Late last year, in December 2024, the Fed made a third consecutive cut to the federal funds rate, lowering the target range to 4.25–4.50% - a full percentage point cut from where the year started. As a result, CDs and Savings accounts across the board have lowered their APY, and average national deposit rates dropped from 0.46% in September 2024 to 0.41% as of January 2025.
When interest rates are cut, savers see diminishing returns. Investors should consider assessing and rebalancing their portfolios by adjusting their financial strategies towards more growth-oriented options such as stocks and real estate to keep pace with inflation and maximize yield.
While it may be tempting for some to take advantage of the lower cost of financing and increase borrowing at this time, it can be easy to take on excessive debt, which can risk financial strain if income or cash flow is interrupted. If you take on a variable-rate loan or if you need to refinance at higher rates later on, for example, your debt payments could skyrocket. The risk of default increases with overleveraging, so we always advise our investors to exercise caution in ensuring that their financial decisions remain in alignment with their short and long-term goals.
Lower interest rates can also fuel speculative investment behavior, but if asset prices decline or market conditions change, those who are highly leveraged face significant financial loss. Overleveraged investors risk losing their properties, and in some cases, their personal assets.
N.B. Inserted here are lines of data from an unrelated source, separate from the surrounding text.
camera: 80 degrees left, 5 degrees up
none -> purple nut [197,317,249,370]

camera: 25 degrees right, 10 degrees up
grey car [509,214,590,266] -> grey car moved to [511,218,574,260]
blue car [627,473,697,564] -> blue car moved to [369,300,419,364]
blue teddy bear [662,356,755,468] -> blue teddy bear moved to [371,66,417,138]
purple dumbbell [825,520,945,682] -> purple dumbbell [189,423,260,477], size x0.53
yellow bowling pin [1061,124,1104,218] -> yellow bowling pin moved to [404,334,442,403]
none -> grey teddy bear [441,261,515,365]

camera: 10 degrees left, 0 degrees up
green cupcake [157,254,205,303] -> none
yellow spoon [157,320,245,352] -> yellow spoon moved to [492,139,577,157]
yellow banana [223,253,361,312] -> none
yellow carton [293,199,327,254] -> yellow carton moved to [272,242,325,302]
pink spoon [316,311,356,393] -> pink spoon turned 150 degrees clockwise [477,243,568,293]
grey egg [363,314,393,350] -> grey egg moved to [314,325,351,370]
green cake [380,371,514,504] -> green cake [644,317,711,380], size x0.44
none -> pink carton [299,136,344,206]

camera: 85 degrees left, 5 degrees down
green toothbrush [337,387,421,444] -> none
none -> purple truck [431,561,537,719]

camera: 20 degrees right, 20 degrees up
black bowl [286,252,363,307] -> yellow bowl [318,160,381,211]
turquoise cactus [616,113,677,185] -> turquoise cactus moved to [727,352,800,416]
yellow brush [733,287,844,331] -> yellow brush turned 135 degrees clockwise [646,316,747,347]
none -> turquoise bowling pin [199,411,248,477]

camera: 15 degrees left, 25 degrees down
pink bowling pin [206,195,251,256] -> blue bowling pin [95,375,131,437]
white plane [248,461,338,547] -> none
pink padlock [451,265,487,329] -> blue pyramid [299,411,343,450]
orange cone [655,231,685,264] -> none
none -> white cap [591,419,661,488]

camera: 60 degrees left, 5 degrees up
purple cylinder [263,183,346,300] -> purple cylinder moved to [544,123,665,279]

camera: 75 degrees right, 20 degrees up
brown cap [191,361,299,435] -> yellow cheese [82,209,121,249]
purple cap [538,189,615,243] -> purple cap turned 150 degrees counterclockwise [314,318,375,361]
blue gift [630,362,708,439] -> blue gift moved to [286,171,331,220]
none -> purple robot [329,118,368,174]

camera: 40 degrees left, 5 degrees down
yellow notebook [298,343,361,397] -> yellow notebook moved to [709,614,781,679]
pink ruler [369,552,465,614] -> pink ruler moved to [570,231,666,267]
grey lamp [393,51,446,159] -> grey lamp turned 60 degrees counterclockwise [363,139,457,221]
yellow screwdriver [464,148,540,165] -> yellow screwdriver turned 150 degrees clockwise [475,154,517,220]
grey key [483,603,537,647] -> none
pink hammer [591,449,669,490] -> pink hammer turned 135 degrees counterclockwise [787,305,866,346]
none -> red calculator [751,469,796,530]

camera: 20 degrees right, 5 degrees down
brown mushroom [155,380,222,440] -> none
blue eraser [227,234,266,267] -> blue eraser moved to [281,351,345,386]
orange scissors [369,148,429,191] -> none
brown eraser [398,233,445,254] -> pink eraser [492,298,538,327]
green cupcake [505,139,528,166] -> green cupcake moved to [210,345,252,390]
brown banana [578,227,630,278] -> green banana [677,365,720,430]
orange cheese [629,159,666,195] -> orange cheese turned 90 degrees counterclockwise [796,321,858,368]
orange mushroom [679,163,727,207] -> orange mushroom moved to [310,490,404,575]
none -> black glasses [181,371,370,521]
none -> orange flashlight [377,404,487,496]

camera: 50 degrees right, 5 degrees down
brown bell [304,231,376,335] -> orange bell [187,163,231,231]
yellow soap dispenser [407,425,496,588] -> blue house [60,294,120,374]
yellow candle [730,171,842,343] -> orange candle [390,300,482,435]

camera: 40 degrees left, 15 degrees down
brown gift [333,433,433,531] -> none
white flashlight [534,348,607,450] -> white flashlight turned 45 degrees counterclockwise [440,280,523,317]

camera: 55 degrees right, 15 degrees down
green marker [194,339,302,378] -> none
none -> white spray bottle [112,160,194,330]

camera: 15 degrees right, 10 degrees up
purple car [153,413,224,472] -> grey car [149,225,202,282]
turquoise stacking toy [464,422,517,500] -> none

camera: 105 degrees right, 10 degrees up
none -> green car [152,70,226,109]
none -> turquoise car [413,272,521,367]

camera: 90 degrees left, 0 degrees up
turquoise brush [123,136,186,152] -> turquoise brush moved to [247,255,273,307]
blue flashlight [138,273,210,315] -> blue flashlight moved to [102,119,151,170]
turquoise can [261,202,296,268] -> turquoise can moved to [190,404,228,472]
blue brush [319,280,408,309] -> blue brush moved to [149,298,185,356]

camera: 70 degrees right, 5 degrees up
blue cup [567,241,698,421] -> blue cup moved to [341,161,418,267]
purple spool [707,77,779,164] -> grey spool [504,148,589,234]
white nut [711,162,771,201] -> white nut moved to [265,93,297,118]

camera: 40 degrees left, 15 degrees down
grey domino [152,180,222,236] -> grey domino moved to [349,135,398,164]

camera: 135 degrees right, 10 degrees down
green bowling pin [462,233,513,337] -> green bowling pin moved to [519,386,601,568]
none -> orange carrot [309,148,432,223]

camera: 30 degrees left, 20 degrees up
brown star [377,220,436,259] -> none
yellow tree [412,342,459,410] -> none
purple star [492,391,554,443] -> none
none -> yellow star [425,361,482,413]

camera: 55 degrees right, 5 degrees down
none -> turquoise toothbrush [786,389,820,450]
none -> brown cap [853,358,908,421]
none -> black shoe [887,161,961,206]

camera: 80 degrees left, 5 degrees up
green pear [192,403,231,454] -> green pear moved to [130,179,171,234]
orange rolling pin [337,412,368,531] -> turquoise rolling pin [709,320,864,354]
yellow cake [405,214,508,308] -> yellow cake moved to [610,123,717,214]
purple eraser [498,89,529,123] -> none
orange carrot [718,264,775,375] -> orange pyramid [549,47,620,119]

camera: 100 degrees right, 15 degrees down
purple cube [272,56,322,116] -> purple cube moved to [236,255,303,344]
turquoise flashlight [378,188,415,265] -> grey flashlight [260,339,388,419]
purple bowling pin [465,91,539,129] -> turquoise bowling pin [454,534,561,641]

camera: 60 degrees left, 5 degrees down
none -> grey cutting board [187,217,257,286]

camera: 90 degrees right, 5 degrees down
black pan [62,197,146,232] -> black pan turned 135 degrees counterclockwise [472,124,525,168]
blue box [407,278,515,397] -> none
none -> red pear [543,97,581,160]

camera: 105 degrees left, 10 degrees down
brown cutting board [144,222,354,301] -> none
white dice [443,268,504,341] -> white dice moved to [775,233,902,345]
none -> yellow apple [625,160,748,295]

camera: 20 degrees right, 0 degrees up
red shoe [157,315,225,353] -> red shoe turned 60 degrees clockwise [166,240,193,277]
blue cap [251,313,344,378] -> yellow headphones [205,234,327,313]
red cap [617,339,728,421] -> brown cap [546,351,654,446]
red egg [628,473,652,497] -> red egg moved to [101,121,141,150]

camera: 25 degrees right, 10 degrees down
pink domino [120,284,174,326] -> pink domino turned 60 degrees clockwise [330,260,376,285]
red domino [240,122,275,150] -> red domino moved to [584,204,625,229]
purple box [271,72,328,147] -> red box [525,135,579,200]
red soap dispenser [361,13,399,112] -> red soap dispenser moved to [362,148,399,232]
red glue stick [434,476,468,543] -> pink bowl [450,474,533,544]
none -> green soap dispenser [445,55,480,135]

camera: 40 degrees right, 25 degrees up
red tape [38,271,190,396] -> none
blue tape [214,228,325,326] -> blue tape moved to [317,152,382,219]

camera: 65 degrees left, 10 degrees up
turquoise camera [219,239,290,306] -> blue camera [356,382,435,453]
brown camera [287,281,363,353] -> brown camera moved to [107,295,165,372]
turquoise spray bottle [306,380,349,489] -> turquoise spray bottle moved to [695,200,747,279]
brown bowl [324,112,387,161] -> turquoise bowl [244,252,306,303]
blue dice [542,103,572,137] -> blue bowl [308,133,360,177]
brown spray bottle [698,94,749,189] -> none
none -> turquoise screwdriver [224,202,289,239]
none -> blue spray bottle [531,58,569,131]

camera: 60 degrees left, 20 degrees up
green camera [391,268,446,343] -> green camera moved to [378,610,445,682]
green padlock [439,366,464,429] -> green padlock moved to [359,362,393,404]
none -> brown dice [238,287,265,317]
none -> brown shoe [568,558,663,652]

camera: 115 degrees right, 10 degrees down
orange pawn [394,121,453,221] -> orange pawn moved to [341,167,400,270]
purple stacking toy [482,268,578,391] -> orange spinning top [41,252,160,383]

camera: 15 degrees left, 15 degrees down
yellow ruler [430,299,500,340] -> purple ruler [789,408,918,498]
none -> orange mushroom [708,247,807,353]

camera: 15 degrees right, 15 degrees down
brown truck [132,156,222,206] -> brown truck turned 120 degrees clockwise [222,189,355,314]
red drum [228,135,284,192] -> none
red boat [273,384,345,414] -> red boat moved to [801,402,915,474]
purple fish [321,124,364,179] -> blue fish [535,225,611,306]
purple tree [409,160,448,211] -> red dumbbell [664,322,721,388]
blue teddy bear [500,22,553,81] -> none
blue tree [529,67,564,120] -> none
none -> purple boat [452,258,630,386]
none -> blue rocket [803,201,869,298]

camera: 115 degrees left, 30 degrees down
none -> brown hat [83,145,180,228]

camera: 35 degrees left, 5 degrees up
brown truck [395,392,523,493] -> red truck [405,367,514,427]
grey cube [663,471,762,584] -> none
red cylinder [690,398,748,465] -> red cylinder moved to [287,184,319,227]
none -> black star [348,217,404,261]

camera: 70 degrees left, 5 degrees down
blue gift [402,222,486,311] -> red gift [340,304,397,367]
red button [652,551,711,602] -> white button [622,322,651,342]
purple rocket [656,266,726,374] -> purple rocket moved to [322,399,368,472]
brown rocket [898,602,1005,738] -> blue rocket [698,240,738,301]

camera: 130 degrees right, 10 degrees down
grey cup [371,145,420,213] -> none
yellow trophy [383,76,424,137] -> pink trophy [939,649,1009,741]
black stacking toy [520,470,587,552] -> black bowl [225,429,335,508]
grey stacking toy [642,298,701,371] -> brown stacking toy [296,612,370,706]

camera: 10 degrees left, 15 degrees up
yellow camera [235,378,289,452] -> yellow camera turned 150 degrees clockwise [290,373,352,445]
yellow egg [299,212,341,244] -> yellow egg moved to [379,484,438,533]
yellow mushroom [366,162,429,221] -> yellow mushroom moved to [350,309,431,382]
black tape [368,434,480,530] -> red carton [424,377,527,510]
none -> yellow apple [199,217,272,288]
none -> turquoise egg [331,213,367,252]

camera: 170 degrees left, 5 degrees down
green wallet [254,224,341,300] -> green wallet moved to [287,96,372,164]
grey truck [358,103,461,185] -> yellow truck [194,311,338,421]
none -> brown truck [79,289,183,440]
Investing in a debt-free fund like BENA Capital protects your portfolio from downside risk. It is a solution for investors looking to diversify their risk profiles, and it offers a better alternative to low-yield savings accounts and bonds. While returns may be lower than leveraged funds in times of economic expansion, it can provide stable income and a safe haven when the economy contracts unpredictably.
At BENA Capital, we were pleased to distribute cash dividends to our investors every single quarter since the Fund’s inception in 2014. We purchase each of our properties with careful analysis of proximity to demand generators, strong tenant demand, and robust investment activity in the immediate vicinity, and we continually monitor each market to capitalize on peak selling opportunities. This disciplined due-diligence and management process ensures a data-driven approach and has enabled BENA Capital to consistently produce strong returns across our portfolio of properties - both from asset appreciation and dividend yields - for our investors, quarter after quarter.